━━━ Material to process

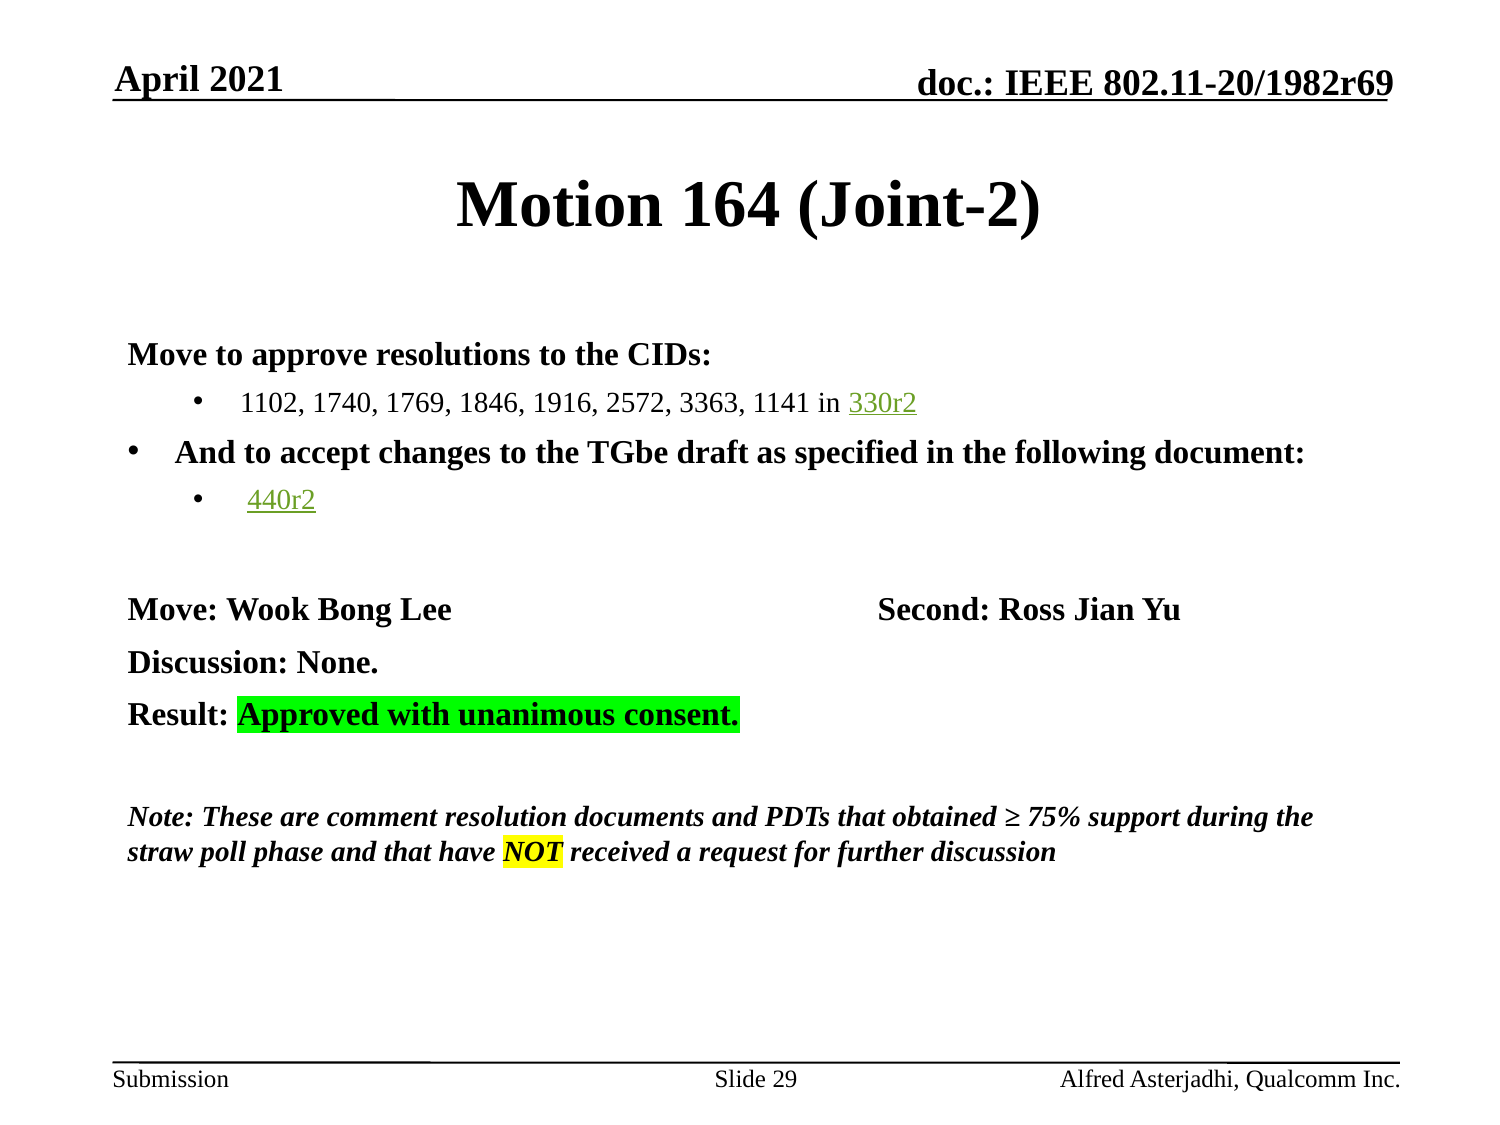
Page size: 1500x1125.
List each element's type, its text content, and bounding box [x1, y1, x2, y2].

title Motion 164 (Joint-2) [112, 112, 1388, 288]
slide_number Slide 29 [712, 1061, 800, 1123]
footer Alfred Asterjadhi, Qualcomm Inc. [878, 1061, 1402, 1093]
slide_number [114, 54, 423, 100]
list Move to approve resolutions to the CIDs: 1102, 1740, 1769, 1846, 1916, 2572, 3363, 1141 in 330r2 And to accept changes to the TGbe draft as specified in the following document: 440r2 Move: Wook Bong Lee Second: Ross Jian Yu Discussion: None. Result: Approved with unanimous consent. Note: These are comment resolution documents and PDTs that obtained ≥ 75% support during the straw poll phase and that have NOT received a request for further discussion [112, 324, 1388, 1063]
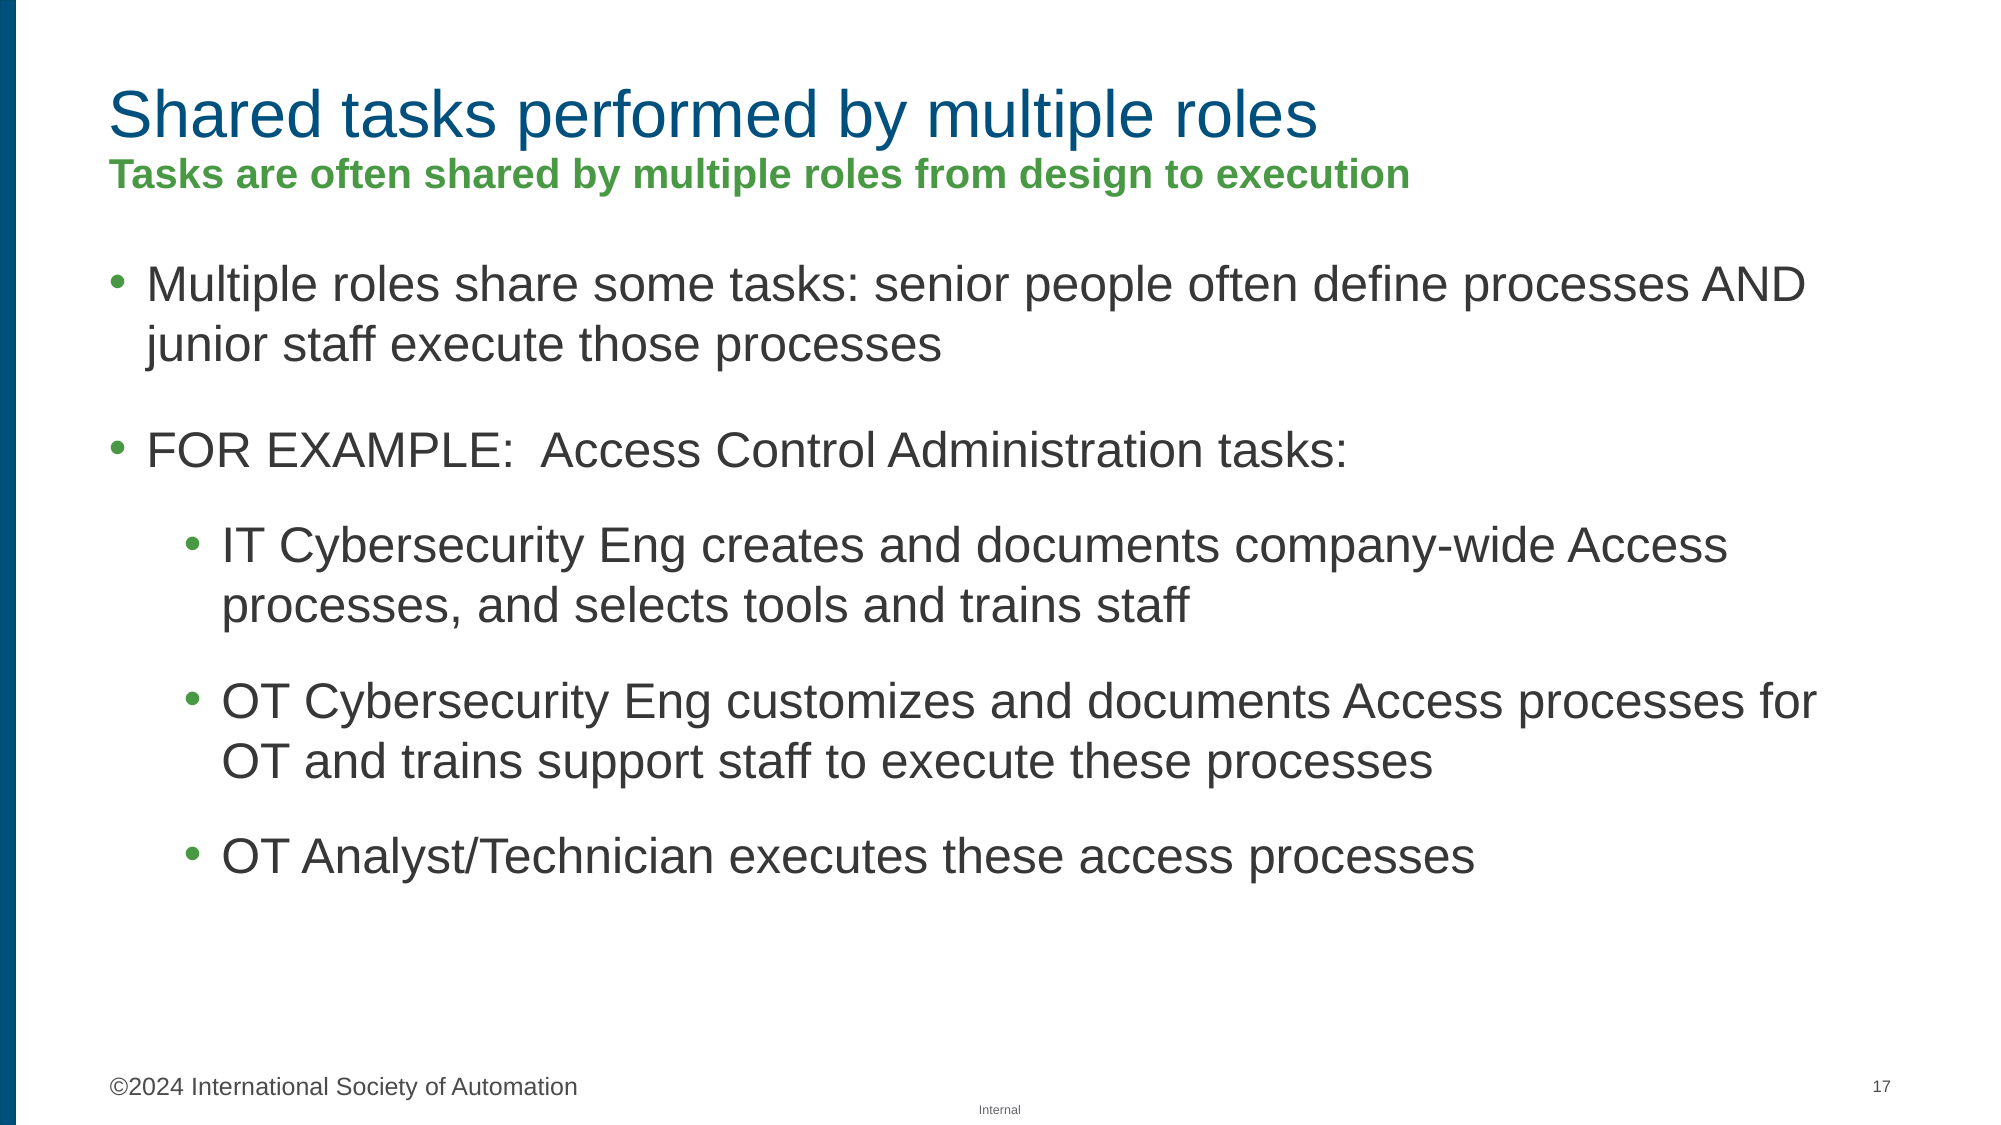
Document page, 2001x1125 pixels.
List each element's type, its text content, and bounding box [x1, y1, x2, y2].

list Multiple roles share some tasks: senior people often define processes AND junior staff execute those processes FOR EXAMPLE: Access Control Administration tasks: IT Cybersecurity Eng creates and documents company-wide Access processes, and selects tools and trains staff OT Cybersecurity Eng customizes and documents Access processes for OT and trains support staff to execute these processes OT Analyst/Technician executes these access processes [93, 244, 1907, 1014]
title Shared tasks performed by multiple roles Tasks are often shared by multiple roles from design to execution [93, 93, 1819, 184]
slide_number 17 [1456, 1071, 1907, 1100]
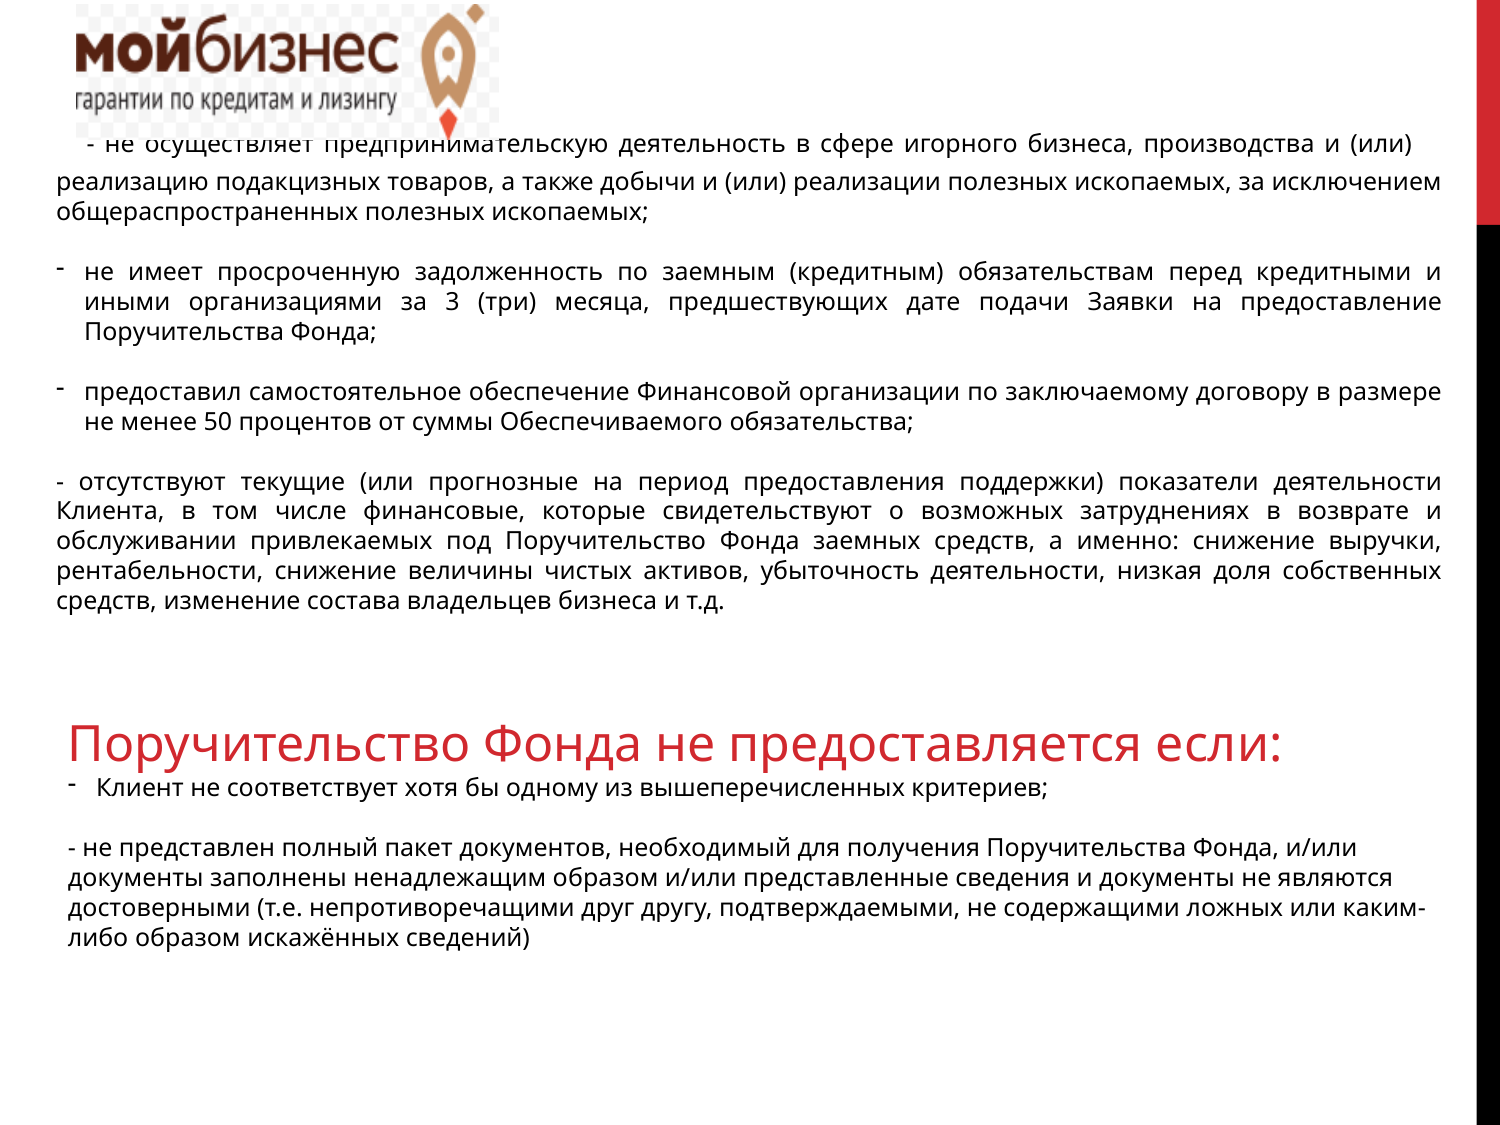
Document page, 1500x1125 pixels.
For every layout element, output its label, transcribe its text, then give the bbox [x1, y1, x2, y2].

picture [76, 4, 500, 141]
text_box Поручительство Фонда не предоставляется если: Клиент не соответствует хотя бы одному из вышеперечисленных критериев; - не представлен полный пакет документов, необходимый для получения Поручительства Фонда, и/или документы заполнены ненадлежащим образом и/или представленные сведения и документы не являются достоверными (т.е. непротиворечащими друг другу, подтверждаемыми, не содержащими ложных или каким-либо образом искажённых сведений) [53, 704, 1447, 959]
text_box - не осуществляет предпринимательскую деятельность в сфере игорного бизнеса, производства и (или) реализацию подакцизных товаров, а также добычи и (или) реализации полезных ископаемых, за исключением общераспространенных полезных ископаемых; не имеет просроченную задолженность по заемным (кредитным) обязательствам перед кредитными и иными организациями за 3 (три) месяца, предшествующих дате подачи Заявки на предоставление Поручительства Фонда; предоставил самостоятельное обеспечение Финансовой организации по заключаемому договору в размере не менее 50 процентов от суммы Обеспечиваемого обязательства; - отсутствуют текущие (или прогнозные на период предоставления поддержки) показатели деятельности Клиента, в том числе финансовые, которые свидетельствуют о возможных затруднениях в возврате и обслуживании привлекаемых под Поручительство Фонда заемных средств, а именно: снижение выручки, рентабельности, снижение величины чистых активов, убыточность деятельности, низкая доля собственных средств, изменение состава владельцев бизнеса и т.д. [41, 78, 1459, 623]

━━━━━━

* What to produce *
If a line in the entries contains "pixels", copy it.

* Reply *
Document page, 2001x1125 pixels.
Document page, 1500x1125 pixels.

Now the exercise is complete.